In linguistics, a surface filter is type of sound change that does not operate on a single set of sounds at a particular point in time but continues to operate over a longer period. Surface filters normally affect any phonetic combination not permitted according to the language's phonetic rules and so preserve the phonotactics of that language. They are also often a source of complementary distribution between certain sets of sounds.
A trivial example of a surface filter is the replacement of sounds that are foreign to the language with sounds that are native to the language into which they are borrowe. For example, a language that has no front rounded vowels may replace such vowels with either front unrounded or back rounded vowels whenever it borrows a word containing such a vowel. Strictly speaking, that is not a surface filter, as it is merely the way in which the phonetics of one language are matched to that of another. That still illustrates the importance of surface filters in preserving the phonological structure of words within the language. Usually, the term applies only to rules that affect both native and borrowed words.
One very common example of a surface filter is final-obstruent devoicing, in which voiced obstruents that occur at the end of a word are automatically converted to their unvoiced counterpart. Such a sound change is not a regular sound change. If it were, the devoicing would occur only at a fixed point in time, and any new words that enter the language at a later stage might end in voiced obstruents after all. That does not happen, and any new words are automatically "passed through the filter" and their final obstruents are devoiced automatically
It happens even as a result of apocope of final vowels, which causes non-final obstruents to become final. A historical example in Dutch occurs in many verbs, such as blazen ("to blow"). The original Middle Dutch first-person singular form was blaze, but when the final -e was lost, the form did not become *blaaz (doubling of the a being merely a spelling convention); the now-final -z was automatically devoiced to create the modern form blaas.

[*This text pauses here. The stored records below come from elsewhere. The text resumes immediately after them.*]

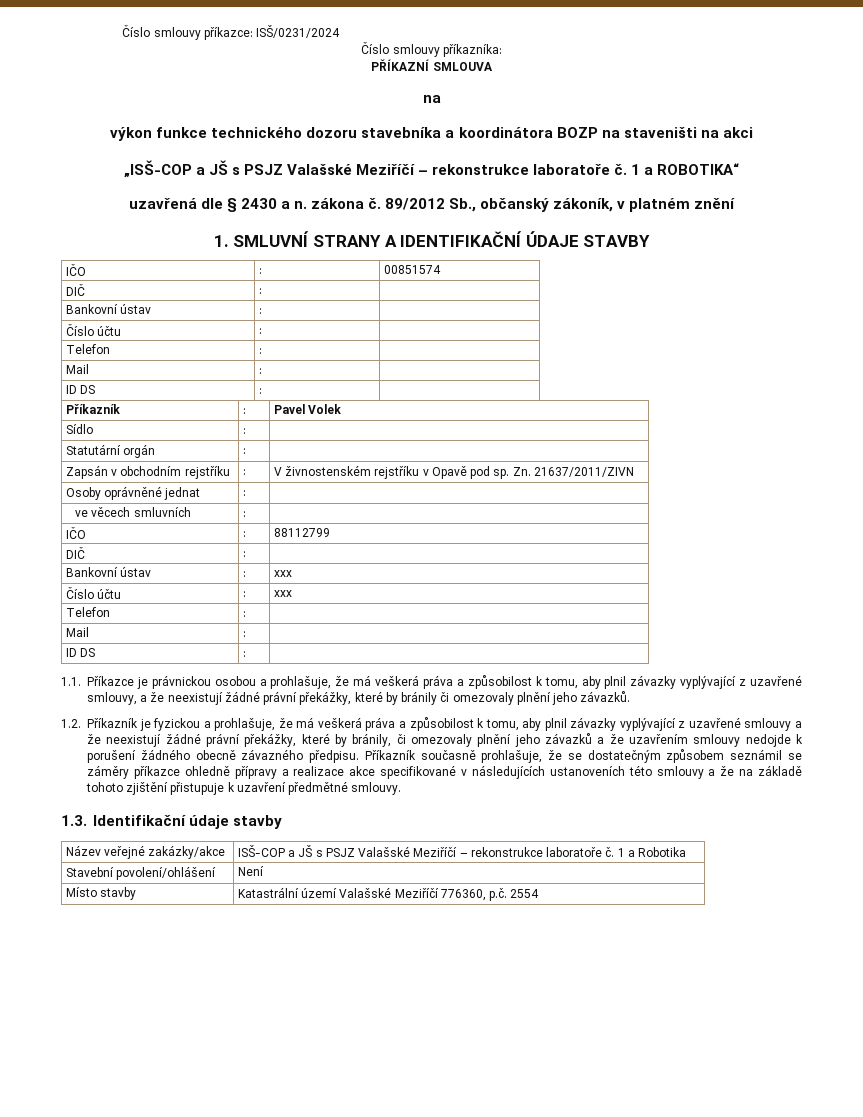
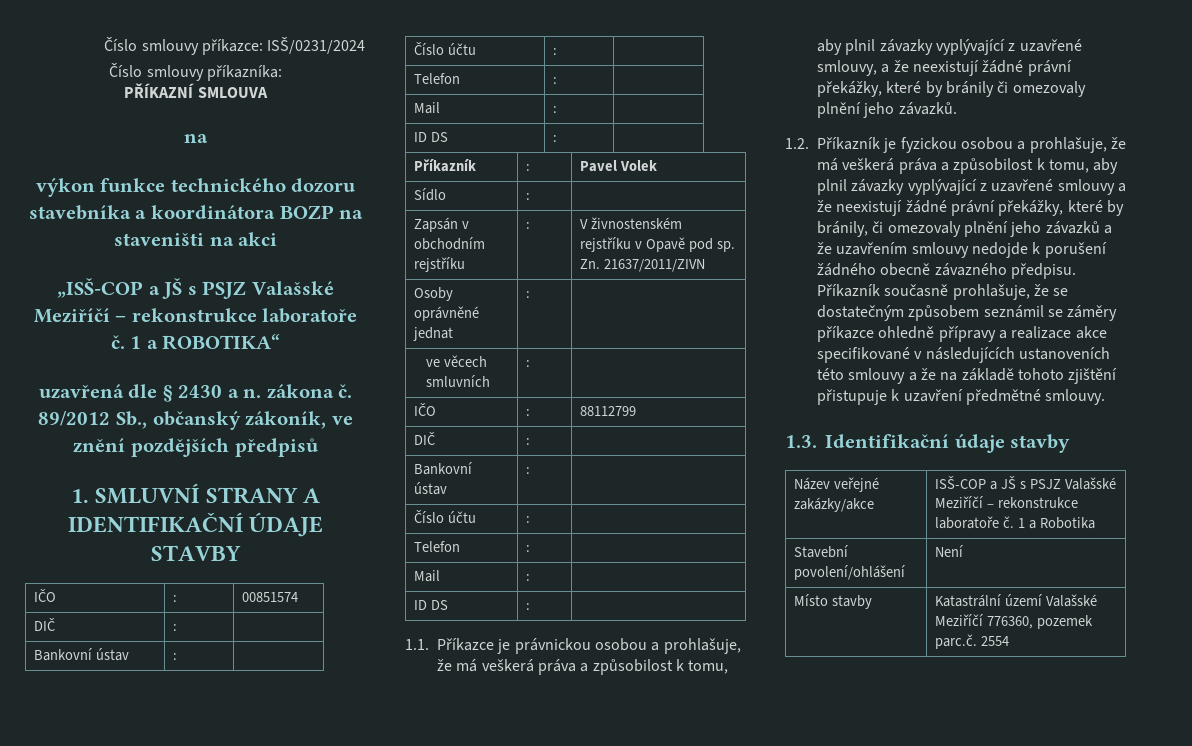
[617,198,691,212] v platném -> [331,416,353,425] ve
(736, 203) none -> [131,438,318,457] pozdějších předpisů
[65,444,156,458] [242,448,246,454] // Statutární orgán | : | -> (531, 196) none
[273,570,292,577] [65,587,122,599] [242,591,246,597] [273,590,292,597] xxx // Číslo účtu | : | xxx -> [414,510,477,523] [526,516,531,523] // Číslo účtu | : |
(201, 724) none -> [960,137,1013,150] osobou
[489,888,508,901] p.č. -> [1037,615,1094,629] [935,634,978,649] pozemek parc.č.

Two other examples of surface filters, which occurred in the history of the Germanic languages, are Sievers' law and the Germanic spirant law. In the former, there was a restriction on the distribution between -j- and -ij-, so that -j- appeared after a consonant following a short vowel, and -ij- would occur anywhere else. The process was automatic and affected even new words and loanwords: the three-syllable Latin word puteus ("pit, well"), for example, was borrowed into Germanic as the two-syllable *putjaz, as the more faithful rendering *putijaz was not permitted by the phonological rules dictated by Sievers' law.

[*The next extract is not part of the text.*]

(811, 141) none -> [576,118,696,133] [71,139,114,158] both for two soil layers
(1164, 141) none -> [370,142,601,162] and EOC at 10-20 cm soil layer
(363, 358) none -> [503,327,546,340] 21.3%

The Germanic spirant law, similarly, affected combinations of an obstruent followed by -t-. According to the formulation of the law, such obstruents were automatically converted into fricatives (with dentals becoming -s-) and devoiced. Again, a loanword from Latin exemplifies this: Latin *scriptum was borrowed into Germanic as *skriftiz, with the disallowed combination -pt- being replaced by -ft-.
Surface filters are often formed as a result of sound changes that change the phonetic makeup, and certain sounds or combinations no longer occur in the language. As a consequence, speakers no longer learn to pronounce these combinations and will therefore have difficulty with new words that violate these principles. Then, either the phonology of the language is extended to incorporate such new combinations or the "inconvenient" combinations are automatically reconstructed into a form that conforms to the phonotactics of the language. If this reconstruction occurs systematically and becomes part of the phonology of the language, the result is a surface filter.
Such phonological rules may continue to apply for an indefinite amount of time. Final-obstruent devoicing in Dutch, for example, has been a phonological rule in the languag since the Old Dutch period, over 1000 years ago. The Germanic spirant law may have been formed as part of Grimm's law long before written records began, but it ceased to operate shortly after the Germanic languages began to break up, around the middle of the 1st millennium AD.
Sometimes, sound changes occur that directly violate a surface filter, which may cause it to cease operating. Sievers' law presumably lost relevance in the West Germanic languages after the operation of the West Germanic gemination, since it eliminated the contrast between light and heavy syllables that was at the core of the law's operation.